| Tâche A |
Reproduisez intégralement le texte sur le mariage de Lucrèce.

| Texte à lire |
D’ailleurs, celui-ci voyait d’un bon œil ce mariage, qui consoliderait ses conquêtes romagnoles et, pour le faire aboutir plus vite, il commença à échanger civilités et présents avec les fils d’Hercule, notamment le cardinal Hippolyte, qui offrait bien des similitudes avec ce qu’il avait été lui-même au temps où il était d’Église.

Durant des mois, les tractations se poursuivirent, lentes, acharnées. Hercule avait les dents longues et, pour mettre la main de son fils dans celle de Lucrèce, formulait de singulières exigences : dot de 200 000 ducats, exemption pour Ferrare du tribut payé à l’Église, cession de villes importantes, etc., une dot d’impératrice devant le montant de laquelle Alexandre regimbait… Pendant ce temps, Lucrèce rêvait sur le portrait de l’homme qu’on lui proposait.

Alphonse d’Este, déjà veuf d’une Sforza, avait vingt-quatre ans. Il était taillé en force, l’œil vif, le cheveu et la barbe bruns, sévère, mais plutôt séduisant. Il n’avait rien du poète, lui. C’était un homme de guerre, dont les seules passions, en dehors des femmes dont il faisait une belle consommation, étaient sa fonderie de canons et ses chevaux, car Ferrare possédait peut-être les plus fameuses écuries d’Europe. Et à considérer ce visage impassible, Lucrèce se prenait à s’inquiéter : lui plairait-elle ? On le disait surtout friand de beautés plantureuses. Elle était mince, frêle, un bibelot plutôt qu’une statue.

| Tâche B |
Présentez sous forme de tableau Markdown les lignes extraites des pages, avec les colonnes « N° » et « Texte ». Commencez à la toute première de ces lignes et arrêtez-vous après celle qui contient "responsables por cualquier", en omettant les lignes vides et les images, s'il vous plaît.

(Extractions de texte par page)
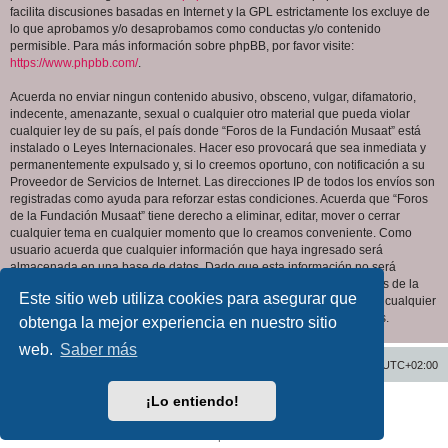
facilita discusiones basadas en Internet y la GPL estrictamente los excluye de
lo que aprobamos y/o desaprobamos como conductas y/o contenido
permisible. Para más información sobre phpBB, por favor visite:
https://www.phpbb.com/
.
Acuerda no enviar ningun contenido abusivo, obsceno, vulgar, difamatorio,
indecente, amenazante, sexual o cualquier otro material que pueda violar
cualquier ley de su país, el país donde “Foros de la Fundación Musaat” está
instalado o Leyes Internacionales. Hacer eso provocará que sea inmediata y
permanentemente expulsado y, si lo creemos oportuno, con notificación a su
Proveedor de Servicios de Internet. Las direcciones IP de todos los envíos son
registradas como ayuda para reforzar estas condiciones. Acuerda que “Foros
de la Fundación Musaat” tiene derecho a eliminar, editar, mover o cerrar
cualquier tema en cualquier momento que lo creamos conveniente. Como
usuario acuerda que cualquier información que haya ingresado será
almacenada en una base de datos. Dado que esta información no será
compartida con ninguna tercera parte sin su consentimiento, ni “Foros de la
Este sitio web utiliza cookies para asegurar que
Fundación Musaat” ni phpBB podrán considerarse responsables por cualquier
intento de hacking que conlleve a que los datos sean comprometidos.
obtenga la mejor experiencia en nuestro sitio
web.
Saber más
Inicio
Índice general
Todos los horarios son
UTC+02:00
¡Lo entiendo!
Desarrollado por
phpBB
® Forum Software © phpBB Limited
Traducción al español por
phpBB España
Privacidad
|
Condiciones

| Réponse A |
D’ailleurs, celui-ci voyait d’un bon œil ce mariage, qui consoliderait ses conquêtes romagnoles et, pour le faire aboutir plus vite, il commença à échanger civilités et présents avec les fils d’Hercule, notamment le cardinal Hippolyte, qui offrait bien des similitudes avec ce qu’il avait été lui-même au temps où il était d’Église.

Durant des mois, les tractations se poursuivirent, lentes, acharnées. Hercule avait les dents longues et, pour mettre la main de son fils dans celle de Lucrèce, formulait de singulières exigences : dot de 200 000 ducats, exemption pour Ferrare du tribut payé à l’Église, cession de villes importantes, etc., une dot d’impératrice devant le montant de laquelle Alexandre regimbait… Pendant ce temps, Lucrèce rêvait sur le portrait de l’homme qu’on lui proposait.

Alphonse d’Este, déjà veuf d’une Sforza, avait vingt-quatre ans. Il était taillé en force, l’œil vif, le cheveu et la barbe bruns, sévère, mais plutôt séduisant. Il n’avait rien du poète, lui. C’était un homme de guerre, dont les seules passions, en dehors des femmes dont il faisait une belle consommation, étaient sa fonderie de canons et ses chevaux, car Ferrare possédait peut-être les plus fameuses écuries d’Europe. Et à considérer ce visage impassible, Lucrèce se prenait à s’inquiéter : lui plairait-elle ? On le disait surtout friand de beautés plantureuses. Elle était mince, frêle, un bibelot plutôt qu’une statue.

| Réponse B |
| N° | Texte |
|---|---|
| 1 | facilita discusiones basadas en Internet y la GPL estrictamente los excluye de |
| 2 | lo que aprobamos y/o desaprobamos como conductas y/o contenido |
| 3 | permisible. Para más información sobre phpBB, por favor visite: |
| 4 | https://www.phpbb.com/ |
| 5 | . |
| 6 | Acuerda no enviar ningun contenido abusivo, obsceno, vulgar, difamatorio, |
| 7 | indecente, amenazante, sexual o cualquier otro material que pueda violar |
| 8 | cualquier ley de su país, el país donde “Foros de la Fundación Musaat” está |
| 9 | instalado o Leyes Internacionales. Hacer eso provocará que sea inmediata y |
| 10 | permanentemente expulsado y, si lo creemos oportuno, con notificación a su |
| 11 | Proveedor de Servicios de Internet. Las direcciones IP de todos los envíos son |
| 12 | registradas como ayuda para reforzar estas condiciones. Acuerda que “Foros |
| 13 | de la Fundación Musaat” tiene derecho a eliminar, editar, mover o cerrar |
| 14 | cualquier tema en cualquier momento que lo creamos conveniente. Como |
| 15 | usuario acuerda que cualquier información que haya ingresado será |
| 16 | almacenada en una base de datos. Dado que esta información no será |
| 17 | compartida con ninguna tercera parte sin su consentimiento, ni “Foros de la |
| 18 | Este sitio web utiliza cookies para asegurar que |
| 19 | Fundación Musaat” ni phpBB podrán considerarse responsables por cualquier |